Wir hatten einen wolkenlosen Morgenhimmel, 8:30 Uhr gab es angenehme Temperaturen, perfektes Flugwetter also. Für 55 US$ hatten wir einen 30-minütigen Rundflug über die bekanntesten geometrischen Formen und Designs wie Kondor, Affe oder auch dem „Astronauten“ gebucht. Wir wurden zu fünft in eine Cessna 206 verfrachtet und mit Pilot Richard ging es los. Schon in in der ersten Flugkehre wirkten sich die Fliehkräfte negativ auf Gleichgewichtssinn und Mageninhalt aus, was zur Folge hatte, dass sich unsere Gesichtsfarbe schnell der des Fluggerätes anpasste. Die verschiedenen Geoglyphen konnten wir dann aber doch genießen, waren aber ebenso froh zur Landung anzusetzen, als der 100 Kg Typ vor uns plötzlich anfing in eine Tüte zu kotzen. Wir hatten ja vorsorglich nicht gefrühstückt.
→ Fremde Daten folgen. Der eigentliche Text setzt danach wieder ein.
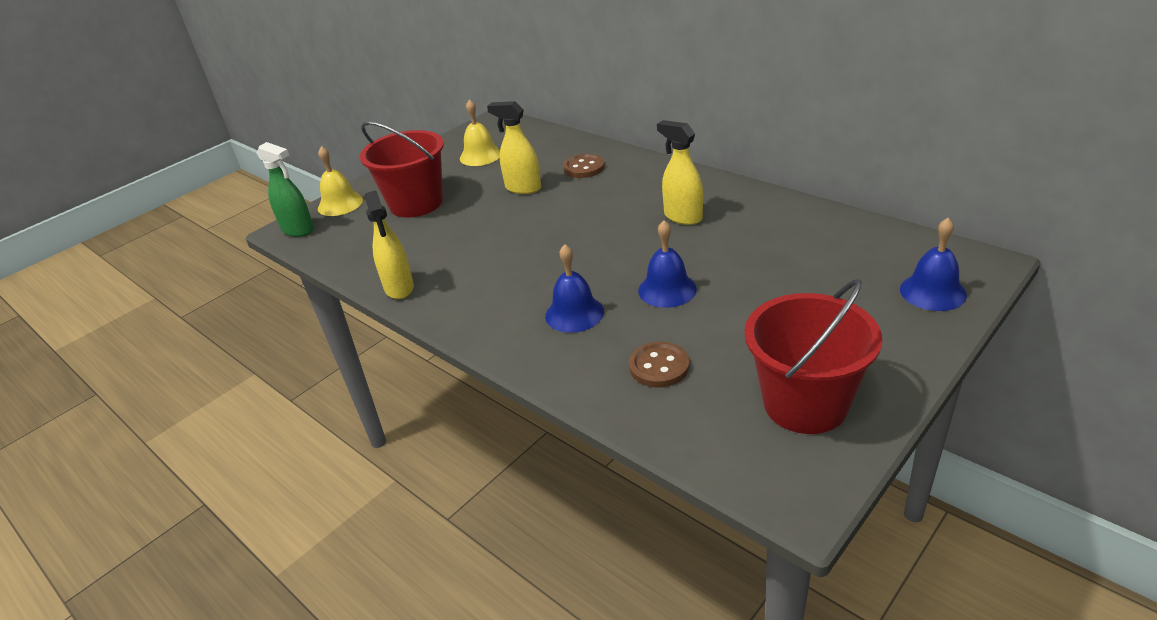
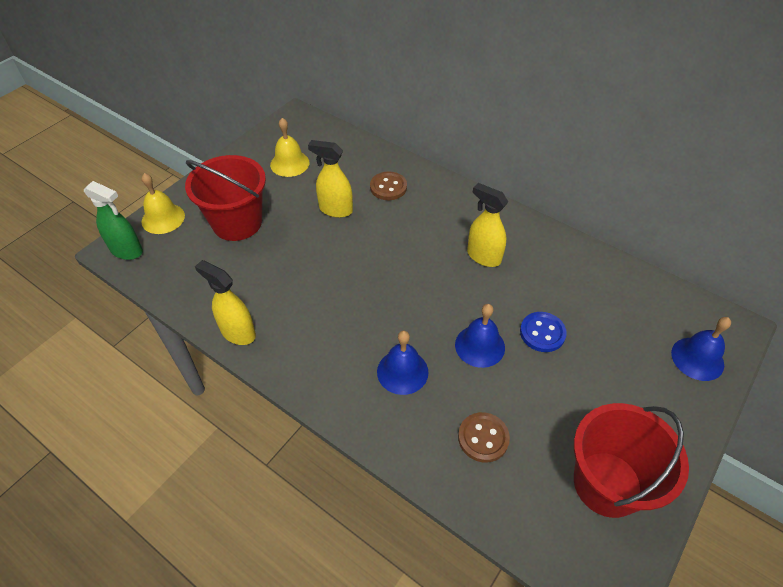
camera: 10 degrees left, 15 degrees up
(399, 288) = (238, 332): yellow spray bottle -> yellow spray bottle turned 150 degrees clockwise
(743, 276) = (542, 333): none -> blue button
Über den Sinn und Zweck der Linien wird bis heute spekuliert und es existieren zahlreiche Theorien, von astronomischem Kalender über Bewässerungssystem bis hin zu Dänikens Unfug von Außerirdischen. Die realistischste Annahme besagt allerdings, dass die Muster Fruchtbarkeitsritualen in dieser öden, unwirtlichen Gegend gedient haben sollen, der Affe beispielsweise stand für den Regen, der Kolibri fungierte als Botschafter zwischen Mensch und Gottheiten und der Kondor repräsentierte den Gott des Himmels oder der Berge.
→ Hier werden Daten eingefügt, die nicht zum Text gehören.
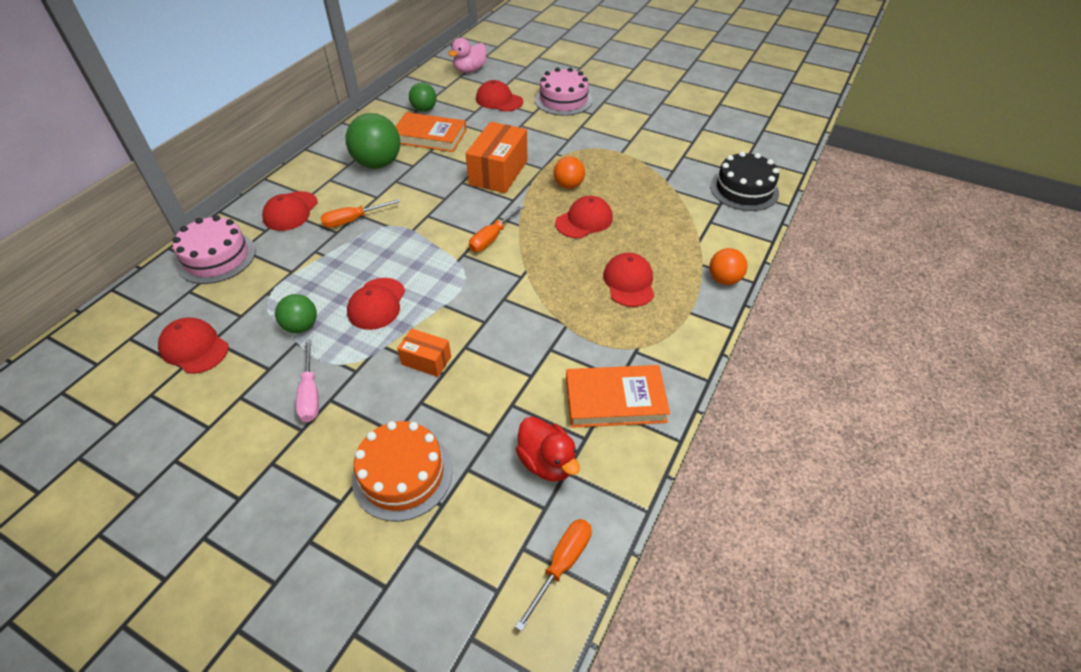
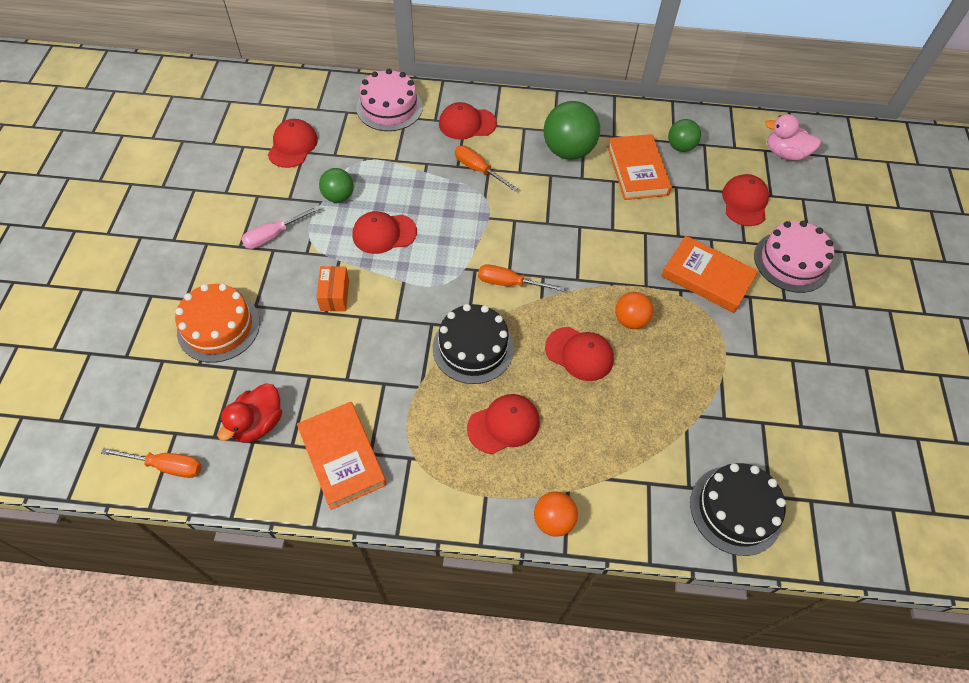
camera: 65 degrees right, 10 degrees up
(498, 172) = (614, 250): orange box -> none
(544, 279) = (473, 347): none -> black cake
(553, 138) = (707, 277): none -> orange book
Peru hatte mit Machu Picchu und Nasca seine Highlights, hat uns aber keine guten Vibes gebracht. Der Tourismus hat uns kalt erwischt, die südliche Route, ein Klassiker auf dem Gringo Trail, hat zuviele Pinocchios mit Dollarzeichen in den Augen hervorgebracht. So werden aus den geplanten sieben Wochen Peru nicht mal drei und Oltursa wird uns von Nasca nach Lima und von dort direkt und ohne Übernachtung nach Tumbes ganz im Norden bringen.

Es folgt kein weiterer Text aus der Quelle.